DEINE AUFGABE => Gib den Text aus sämtlichen Zeilen unten als JSON-Liste von Strings aus, mit einem String pro Textzeile und ohne Leerzeilen.

========

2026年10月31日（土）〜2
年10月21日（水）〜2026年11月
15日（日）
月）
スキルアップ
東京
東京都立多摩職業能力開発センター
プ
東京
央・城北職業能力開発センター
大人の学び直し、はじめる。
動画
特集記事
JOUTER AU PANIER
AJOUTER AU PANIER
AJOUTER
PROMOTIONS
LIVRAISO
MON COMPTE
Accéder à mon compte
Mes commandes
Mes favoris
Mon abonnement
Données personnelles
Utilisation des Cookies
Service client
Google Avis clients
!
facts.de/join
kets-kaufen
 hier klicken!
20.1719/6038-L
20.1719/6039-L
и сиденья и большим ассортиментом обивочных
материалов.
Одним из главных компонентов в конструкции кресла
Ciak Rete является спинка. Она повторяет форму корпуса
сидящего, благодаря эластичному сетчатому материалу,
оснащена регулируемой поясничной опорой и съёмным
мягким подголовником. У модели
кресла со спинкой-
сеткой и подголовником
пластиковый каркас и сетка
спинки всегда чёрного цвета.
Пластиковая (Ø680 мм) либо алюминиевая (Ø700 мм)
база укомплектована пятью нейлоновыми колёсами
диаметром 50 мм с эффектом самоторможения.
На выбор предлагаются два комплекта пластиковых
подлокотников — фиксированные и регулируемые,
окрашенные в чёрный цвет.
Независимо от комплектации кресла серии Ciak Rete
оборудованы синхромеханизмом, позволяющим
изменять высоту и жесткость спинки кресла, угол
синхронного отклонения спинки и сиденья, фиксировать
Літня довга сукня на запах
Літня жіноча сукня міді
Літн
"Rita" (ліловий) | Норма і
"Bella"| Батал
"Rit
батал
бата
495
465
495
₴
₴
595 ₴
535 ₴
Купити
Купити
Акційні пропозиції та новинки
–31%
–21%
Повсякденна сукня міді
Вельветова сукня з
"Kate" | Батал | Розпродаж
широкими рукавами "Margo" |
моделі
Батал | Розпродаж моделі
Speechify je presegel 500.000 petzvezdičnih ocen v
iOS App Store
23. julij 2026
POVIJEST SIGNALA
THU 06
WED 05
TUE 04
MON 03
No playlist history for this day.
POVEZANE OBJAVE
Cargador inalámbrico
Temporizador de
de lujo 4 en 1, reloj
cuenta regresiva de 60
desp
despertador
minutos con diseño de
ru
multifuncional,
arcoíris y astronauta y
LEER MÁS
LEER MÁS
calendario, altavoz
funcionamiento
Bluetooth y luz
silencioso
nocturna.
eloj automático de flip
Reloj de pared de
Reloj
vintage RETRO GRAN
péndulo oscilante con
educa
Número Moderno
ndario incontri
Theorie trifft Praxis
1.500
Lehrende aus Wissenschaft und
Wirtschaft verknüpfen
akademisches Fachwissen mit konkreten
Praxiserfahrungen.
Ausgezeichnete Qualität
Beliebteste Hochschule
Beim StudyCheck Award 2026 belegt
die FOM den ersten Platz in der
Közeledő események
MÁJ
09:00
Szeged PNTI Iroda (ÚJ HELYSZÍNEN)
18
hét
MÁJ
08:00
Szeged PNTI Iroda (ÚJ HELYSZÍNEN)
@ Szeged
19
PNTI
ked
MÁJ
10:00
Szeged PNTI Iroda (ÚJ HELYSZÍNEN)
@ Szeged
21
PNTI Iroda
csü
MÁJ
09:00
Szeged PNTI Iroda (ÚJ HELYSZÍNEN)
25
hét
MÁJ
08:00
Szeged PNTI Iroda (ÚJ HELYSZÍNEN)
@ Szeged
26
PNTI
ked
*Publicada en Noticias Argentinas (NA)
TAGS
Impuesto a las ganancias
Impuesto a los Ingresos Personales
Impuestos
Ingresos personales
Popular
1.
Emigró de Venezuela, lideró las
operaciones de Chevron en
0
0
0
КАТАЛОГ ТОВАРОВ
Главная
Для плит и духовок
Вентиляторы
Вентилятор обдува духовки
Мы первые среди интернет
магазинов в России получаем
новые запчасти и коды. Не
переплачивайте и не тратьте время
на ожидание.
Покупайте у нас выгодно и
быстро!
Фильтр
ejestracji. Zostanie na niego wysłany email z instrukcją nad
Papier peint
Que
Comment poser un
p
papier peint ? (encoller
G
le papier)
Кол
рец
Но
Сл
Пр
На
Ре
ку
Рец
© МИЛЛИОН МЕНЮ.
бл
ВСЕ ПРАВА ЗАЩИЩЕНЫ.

========

DEINE ANTWORT =>
[
  "2026年10月31日（土）〜2",
  "年10月21日（水）〜2026年11月",
  "15日（日）",
  "月）",
  "スキルアップ",
  "東京",
  "東京都立多摩職業能力開発センター",
  "プ",
  "東京",
  "央・城北職業能力開発センター",
  "大人の学び直し、はじめる。",
  "動画",
  "特集記事",
  "JOUTER AU PANIER",
  "AJOUTER AU PANIER",
  "AJOUTER",
  "PROMOTIONS",
  "LIVRAISO",
  "MON COMPTE",
  "Accéder à mon compte",
  "Mes commandes",
  "Mes favoris",
  "Mon abonnement",
  "Données personnelles",
  "Utilisation des Cookies",
  "Service client",
  "Google Avis clients",
  "!",
  "facts.de/join",
  "kets-kaufen",
  " hier klicken!",
  "20.1719/6038-L",
  "20.1719/6039-L",
  "и сиденья и большим ассортиментом обивочных",
  "материалов.",
  "Одним из главных компонентов в конструкции кресла",
  "Ciak Rete является спинка. Она повторяет форму корпуса",
  "сидящего, благодаря эластичному сетчатому материалу,",
  "оснащена регулируемой поясничной опорой и съёмным",
  "мягким подголовником. У модели",
  "кресла со спинкой-",
  "сеткой и подголовником",
  "пластиковый каркас и сетка",
  "спинки всегда чёрного цвета.",
  "Пластиковая (Ø680 мм) либо алюминиевая (Ø700 мм)",
  "база укомплектована пятью нейлоновыми колёсами",
  "диаметром 50 мм с эффектом самоторможения.",
  "На выбор предлагаются два комплекта пластиковых",
  "подлокотников — фиксированные и регулируемые,",
  "окрашенные в чёрный цвет.",
  "Независимо от комплектации кресла серии Ciak Rete",
  "оборудованы синхромеханизмом, позволяющим",
  "изменять высоту и жесткость спинки кресла, угол",
  "синхронного отклонения спинки и сиденья, фиксировать",
  "Літня довга сукня на запах",
  "Літня жіноча сукня міді",
  "Літн",
  "\"Rita\" (ліловий) | Норма і",
  "\"Bella\"| Батал",
  "\"Rit",
  "батал",
  "бата",
  "495",
  "465",
  "495",
  "₴",
  "₴",
  "595 ₴",
  "535 ₴",
  "Купити",
  "Купити",
  "Акційні пропозиції та новинки",
  "–31%",
  "–21%",
  "Повсякденна сукня міді",
  "Вельветова сукня з",
  "\"Kate\" | Батал | Розпродаж",
  "широкими рукавами \"Margo\" |",
  "моделі",
  "Батал | Розпродаж моделі",
  "Speechify je presegel 500.000 petzvezdičnih ocen v",
  "iOS App Store",
  "23. julij 2026",
  "POVIJEST SIGNALA",
  "THU 06",
  "WED 05",
  "TUE 04",
  "MON 03",
  "No playlist history for this day.",
  "POVEZANE OBJAVE",
  "Cargador inalámbrico",
  "Temporizador de",
  "de lujo 4 en 1, reloj",
  "cuenta regresiva de 60",
  "desp",
  "despertador",
  "minutos con diseño de",
  "ru",
  "multifuncional,",
  "arcoíris y astronauta y",
  "LEER MÁS",
  "LEER MÁS",
  "calendario, altavoz",
  "funcionamiento",
  "Bluetooth y luz",
  "silencioso",
  "nocturna.",
  "eloj automático de flip",
  "Reloj de pared de",
  "Reloj",
  "vintage RETRO GRAN",
  "péndulo oscilante con",
  "educa",
  "Número Moderno",
  "ndario incontri",
  "Theorie trifft Praxis",
  "1.500",
  "Lehrende aus Wissenschaft und",
  "Wirtschaft verknüpfen",
  "akademisches Fachwissen mit konkreten",
  "Praxiserfahrungen.",
  "Ausgezeichnete Qualität",
  "Beliebteste Hochschule",
  "Beim StudyCheck Award 2026 belegt",
  "die FOM den ersten Platz in der",
  "Közeledő események",
  "MÁJ",
  "09:00",
  "Szeged PNTI Iroda (ÚJ HELYSZÍNEN)",
  "18",
  "hét",
  "MÁJ",
  "08:00",
  "Szeged PNTI Iroda (ÚJ HELYSZÍNEN)",
  "@ Szeged",
  "19",
  "PNTI",
  "ked",
  "MÁJ",
  "10:00",
  "Szeged PNTI Iroda (ÚJ HELYSZÍNEN)",
  "@ Szeged",
  "21",
  "PNTI Iroda",
  "csü",
  "MÁJ",
  "09:00",
  "Szeged PNTI Iroda (ÚJ HELYSZÍNEN)",
  "25",
  "hét",
  "MÁJ",
  "08:00",
  "Szeged PNTI Iroda (ÚJ HELYSZÍNEN)",
  "@ Szeged",
  "26",
  "PNTI",
  "ked",
  "*Publicada en Noticias Argentinas (NA)",
  "TAGS",
  "Impuesto a las ganancias",
  "Impuesto a los Ingresos Personales",
  "Impuestos",
  "Ingresos personales",
  "Popular",
  "1.",
  "Emigró de Venezuela, lideró las",
  "operaciones de Chevron en",
  "0",
  "0",
  "0",
  "КАТАЛОГ ТОВАРОВ",
  "Главная",
  "Для плит и духовок",
  "Вентиляторы",
  "Вентилятор обдува духовки",
  "Мы первые среди интернет",
  "магазинов в России получаем",
  "новые запчасти и коды. Не",
  "переплачивайте и не тратьте время",
  "на ожидание.",
  "Покупайте у нас выгодно и",
  "быстро!",
  "Фильтр",
  "ejestracji. Zostanie na niego wysłany email z instrukcją nad",
  "Papier peint",
  "Que",
  "Comment poser un",
  "p",
  "papier peint ? (encoller",
  "G",
  "le papier)",
  "Кол",
  "рец",
  "Но",
  "Сл",
  "Пр",
  "На",
  "Ре",
  "ку",
  "Рец",
  "© МИЛЛИОН МЕНЮ.",
  "бл",
  "ВСЕ ПРАВА ЗАЩИЩЕНЫ."
]